The last communication from the aircraft to Nanaimo Radio was, “are the runway lights on? ” The aircraft failed to arrive and was located a day or so later, having flown into the side of a mountain located a few miles south west of the airport. The aircraft was in level flight, likely in cloud and hit a large tree almost head on, killing all three occupants instantly.

The accident was a classic CFIT ( Controlled Flight Into Terrain) situation, likely brought on by pilot fatigue, stress and not being prepared to do a non precision approach, following a long day.

There is an interesting side note to this story. A couple of years later at the Area Control Center, I was facilitating a series of  human factor workshops for all Transport Canada control and FSS staff in the province. The subject was “ Situational Awareness”, and the first question I asked each class was, had they ever had an experience where  loss of situational awareness had lead to an accident or incident? On different workshops, the Terminal controller who cleared UKE for the approach that night, and the Nanaimo FSS who last spoke to the aircraft, related their stories. The FSS member had the family of the passenger who was headed for Port Alberni, waiting at the counter in the FSS, for word of their family member. It was a tragic experience for all involved.

So what can we take away from this accident?

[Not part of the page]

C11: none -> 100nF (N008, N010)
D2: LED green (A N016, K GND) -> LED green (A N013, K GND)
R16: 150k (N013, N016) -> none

NASA has recently come up with a new term “ Plan Continuation Bias”. The premise is when the pilot has somewhere to get to, he or she ignores the environment. The more the person has invested in the plan, the less likely they are to change that plan. Another way of putting it would be to say when a journey is almost over, people tend to go into auto-pilot, ignore changing and potentially dangerous environmental factors.

Had my ex-partner decided as they approached his home base in Vancouver, “gosh I am tired, let’s just do the ILS onto runway 08  and we’ll put the lady in the back seat ,on a ferry tomorrow”, I have already saved her a very long bus ride”. Had that been the case, his wife would have grown old with her husband and younger  daughter and the older daughter would have had a Dad and a younger sister.

Know your aircraft’s limitations and more importantly know your own.

Fly professionally and make good decisions.